**Written task**: Copy the listing verbatim from its first line through the line containing "picture [265, 1033, 383, 1118]", with that line included. Give nothing past it.

**Provided material**:

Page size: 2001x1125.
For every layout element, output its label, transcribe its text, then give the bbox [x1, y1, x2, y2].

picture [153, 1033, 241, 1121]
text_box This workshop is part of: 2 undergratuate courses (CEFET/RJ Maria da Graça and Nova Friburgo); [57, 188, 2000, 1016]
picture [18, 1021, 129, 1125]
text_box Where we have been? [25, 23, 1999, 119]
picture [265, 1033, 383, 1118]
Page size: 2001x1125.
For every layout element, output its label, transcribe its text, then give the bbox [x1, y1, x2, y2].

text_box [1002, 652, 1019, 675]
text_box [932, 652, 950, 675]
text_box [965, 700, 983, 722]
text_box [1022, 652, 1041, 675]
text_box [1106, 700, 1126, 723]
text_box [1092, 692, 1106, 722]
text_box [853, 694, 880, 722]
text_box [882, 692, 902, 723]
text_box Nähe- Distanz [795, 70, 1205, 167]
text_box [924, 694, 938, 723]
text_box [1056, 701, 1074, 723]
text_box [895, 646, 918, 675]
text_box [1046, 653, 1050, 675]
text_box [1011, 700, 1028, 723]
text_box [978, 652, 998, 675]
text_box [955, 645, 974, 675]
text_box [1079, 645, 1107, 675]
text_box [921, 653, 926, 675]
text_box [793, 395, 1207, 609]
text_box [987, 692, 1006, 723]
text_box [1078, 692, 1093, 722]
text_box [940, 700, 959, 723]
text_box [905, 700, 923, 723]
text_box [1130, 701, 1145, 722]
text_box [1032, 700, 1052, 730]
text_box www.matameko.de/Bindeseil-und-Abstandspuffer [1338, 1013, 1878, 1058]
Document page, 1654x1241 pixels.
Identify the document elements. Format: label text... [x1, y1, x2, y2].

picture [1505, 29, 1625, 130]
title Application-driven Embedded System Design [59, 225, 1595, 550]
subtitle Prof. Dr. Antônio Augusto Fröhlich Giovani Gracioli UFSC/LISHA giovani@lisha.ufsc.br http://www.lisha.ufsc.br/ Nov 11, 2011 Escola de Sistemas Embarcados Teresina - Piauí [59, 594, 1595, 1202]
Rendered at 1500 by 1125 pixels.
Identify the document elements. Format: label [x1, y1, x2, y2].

**Finished exercise**:
Page size: 2001x1125.
For every layout element, output its label, transcribe its text, then give the bbox [x1, y1, x2, y2].

picture [153, 1033, 241, 1121]
text_box This workshop is part of: 2 undergratuate courses (CEFET/RJ Maria da Graça and Nova Friburgo); [57, 188, 2000, 1016]
picture [18, 1021, 129, 1125]
text_box Where we have been? [25, 23, 1999, 119]
picture [265, 1033, 383, 1118]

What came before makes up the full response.